Anyone who has not seen this movie… I dunno how available it is from rental places or Netflix, but it is worth watching (so is last year’s Crash, btw).
It’s basically the conversation a bunch of ethnically diverse men have during a weekend retreat over racism. It is emotional at times and rational at times. All of the Teacher Education Program TAs watched it today, but we didn’t have much time to discuss what we saw.
One thing I wanted to say was that I completely understand how one of the men felt when he said that he is tired of having to explain things all the time to white folk. It makes me think about how guarded I am all the time in an unconscious way and how when I go and visit my family down in California and we go to a Chinese restaurant and everyone is Chinese, I can almost literally exhale and just relax. Not that I feel much discrimination up here in the Northwest.. not explicitly so, but it is always there, like a shadow from a moving cloud which sometimes becomes very oppressive and other times is hardly noticeable.

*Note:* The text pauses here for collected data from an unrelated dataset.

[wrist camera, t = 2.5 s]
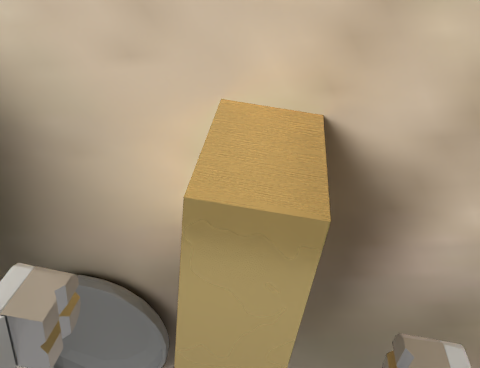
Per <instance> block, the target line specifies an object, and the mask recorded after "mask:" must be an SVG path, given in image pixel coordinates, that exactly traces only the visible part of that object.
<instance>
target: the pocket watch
mask: <svg viewBox="0 0 480 368" xmlns="http://www.w3.org/2000/svg"><path fill="white" fill-rule="evenodd" d="M78 282H79V285H78V287H77V289H76V291H75V292H76V293H77V294H78V295H79V296H80V302H81V305H80V313H79V316H78V319H77V323H76V325H75V327H74V329H73V331H72V333H71V334H69V335H68V336H66V337H65V338H63V339H62V342H63V350H62V352H61V353H60V355H59V357H58V359H57V361H56V363H55V364H54V366H53V368H162V367H163V366H164V364H165V362H166V359H167V353H168V349H169V337H168V333H167V329H166V328H165V326H164V324H163V322H162V321H161V319H160V317H159V315H158V314H157V313H156V312H155V311H154V310H153V309H152V308H151V307H150V306H149V305H148V304H147V303H146V302H145V301H144V300H143V299H142V298H140V297H138V296H137V295H135V294H134V293H132V292H130V291H129V290H127V289H126V288H124V287H122V286H119V285H117V284H114V283H111V282H109V281H106V280H103V279H98V278H94V277H89V276H85V275H78Z"/></svg>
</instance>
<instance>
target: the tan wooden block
mask: <svg viewBox="0 0 480 368" xmlns="http://www.w3.org/2000/svg"><path fill="white" fill-rule="evenodd" d="M330 223H331V218H330V204H329V190H328V176H327V162H326V148H325V134H324V120H323V115H318V114H312V113H306V112H299V111H293V110H287V109H281V108H274V107H268V106H262V105H256V104H249V103H243V102H237V101H231V100H224V99H221V101H220V104H219V106H218V109H217V111H216V114H215V117H214V119H213V122H212V125H211V127H210V130H209V132H208V135H207V138H206V140H205V143H204V146H203V148H202V151H201V153H200V156H199V159H198V161H197V164H196V167H195V169H194V172H193V174H192V177H191V180H190V182H189V185H188V187H187V190H186V193H185V195H184V202H183V220H182V238H181V256H180V274H179V292H178V309H177V327H176V345H175V363H174V368H287V367H288V363H289V360H290V357H291V353H292V350H293V346H294V343H295V340H296V336H297V333H298V330H299V326H300V323H301V320H302V316H303V313H304V310H305V306H306V303H307V300H308V296H309V293H310V290H311V286H312V283H313V280H314V276H315V273H316V270H317V266H318V263H319V259H320V256H321V253H322V249H323V246H324V243H325V239H326V236H327V233H328V229H329V226H330Z"/></svg>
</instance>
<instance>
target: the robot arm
mask: <svg viewBox="0 0 480 368" xmlns="http://www.w3.org/2000/svg"><path fill="white" fill-rule="evenodd" d="M78 285H79V282H78V275H75V274H72V273H67V272H62V271H58V270H53V269H48V268H43V267H39V266H33V265H28V264H23V263H17V264H15V265H14V266H12V267H11V268H10V270H9V271H8V272H7V273H6V275H5V276H4V277H3V278H2V280H1V281H0V368H16V366H21V367H27V368H53V366H54V364H55V363H56V361H57V359H58V357H59V355H60V353H61V352H62V350H63V342H62V339H63V338H65V337H66V336H68V335H69V334H71V333H72V331H73V329H74V327H75V325H76V323H77V319H78V316H79V313H80V305H81V302H80V296H79V295H78V294H77V293H76V292H75V291H76V289H77V287H78ZM392 344H393V349H394V350H393V351H391V352H389V353H387V354H386V357H385V359H384V361H383V365H382V368H471V365H470V362H469V360H468V357H467V354H466V351H465V349H464V347H463V346H462V345H461V344H458V343H452V342H446V341H441V340H440V341H439V340H437V339H431V338H425V337H419V336H413V335H407V334H402V333H399V334H397V335H396V336H395V338H394V340H393V342H392Z"/></svg>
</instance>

I also remember talking to an African-American friend of mine once about how we just know. We were able to communicate a feeling that we had without even saying anything somehow… The conversation went something like:
Him: You know that feeling when… and it is always there… but in the background, sort of?
Me: Yes, I do.
And I’m sorry, but that is about as best as I can explain it to white folk.

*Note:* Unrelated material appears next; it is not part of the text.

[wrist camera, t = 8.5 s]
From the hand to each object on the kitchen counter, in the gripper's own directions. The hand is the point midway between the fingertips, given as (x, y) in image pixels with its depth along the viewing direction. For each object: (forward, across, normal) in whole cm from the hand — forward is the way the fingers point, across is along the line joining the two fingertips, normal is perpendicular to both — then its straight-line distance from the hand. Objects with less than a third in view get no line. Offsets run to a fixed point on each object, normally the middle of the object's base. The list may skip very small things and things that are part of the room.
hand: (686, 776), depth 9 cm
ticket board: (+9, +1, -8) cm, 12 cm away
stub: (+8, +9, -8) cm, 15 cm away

But I do still have to wonder how much of the feeling is something I’m bringing to the table? In high school when I was rebuked by white girls, was it because of me or my race? That nagging thing… race is always a factor. I’d like to believe that it was me… or maybe not.. I don’t really know which is worse.
2 thoughts on “The Color of Fear”
my question is, how are you reactioning and living differently than the girls that rebuked you? How are we the minority reacting differently? I watched that video and it made me realize even I being a minority (iam hispanic) have discriminated my own kind and caucasions as well. This vodeo was a reall eye opener for me. I kind felt thou that victor and the others use the greg I think that is his name, as a punching bag. Althought I can really understand how frustrating it is to get an american whom has never had to deal with this, to understand. In my class we discussed the issues of racism and discrimination. It was a good mixture of race among us as well. What really got to me was how ignorant this white girl said, ” well our younger generation are being educated about this and the issues with racism and discrimination is getting better. The older generation is where the problem is being they were taught to think differently”. well as you can guess it the rest of the white students agreed. Her ignorance was so frustrating! I spoke up to her and said NO. You are not the minority. You do not have to worry if the person inside the store is going to give you shitty customer service when you inter a store becuase you are hispanic or becuase you are acompanied by your boyfriend, whom is african american and has dread locks, therefore even assumes he smokes weed, is an aggressive and angry black man. You do not experience discrimination becuase your skin color is different! To be honest, yeah her ignorance pushed the wrong button.
I think the problem is that a lot of poople don’t know they are being discriminatory. I mean, that white guy punching bag 🙂 said that he didn’t discriminate against “you people” when he was talking to Victor and the other minorities in the room. The oppressors (to use Freire’s terminology) often don’t think they are oppressing. And the oppressed fall into a pattern of oppression, just as you say. I, too, have discriminated against my own kind. It is hard not to fall into that pattern.
Your question about how I am living my life differently than those white girls. Well, that’s a good question. But it makes me mad. Why do *I* have to be different? Why can’t they SEE? Why do *I* have to get them to change? I just think it is too much to bear sometimes.
Thank you for your comment. It’s very insightful.